## WHAT THE TASK REQUIRES:
Quote exactly the lines spanning from the top of the data below to the line that contains "Beschreibung", including both.

## TASK INPUTS:
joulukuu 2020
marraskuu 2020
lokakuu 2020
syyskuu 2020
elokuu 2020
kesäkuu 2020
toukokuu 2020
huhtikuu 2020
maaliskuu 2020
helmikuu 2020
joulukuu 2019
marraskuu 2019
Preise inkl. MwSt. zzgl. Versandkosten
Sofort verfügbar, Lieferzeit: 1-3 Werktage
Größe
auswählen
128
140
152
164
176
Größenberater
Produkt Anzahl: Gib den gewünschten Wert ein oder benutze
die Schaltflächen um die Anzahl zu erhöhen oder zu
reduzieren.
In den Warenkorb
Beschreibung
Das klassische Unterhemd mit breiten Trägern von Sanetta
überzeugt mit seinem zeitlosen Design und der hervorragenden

## PROBLEM SOLUTION:
joulukuu 2020
marraskuu 2020
lokakuu 2020
syyskuu 2020
elokuu 2020
kesäkuu 2020
toukokuu 2020
huhtikuu 2020
maaliskuu 2020
helmikuu 2020
joulukuu 2019
marraskuu 2019
Preise inkl. MwSt. zzgl. Versandkosten
Sofort verfügbar, Lieferzeit: 1-3 Werktage
Größe
auswählen
128
140
152
164
176
Größenberater
Produkt Anzahl: Gib den gewünschten Wert ein oder benutze
die Schaltflächen um die Anzahl zu erhöhen oder zu
reduzieren.
In den Warenkorb
Beschreibung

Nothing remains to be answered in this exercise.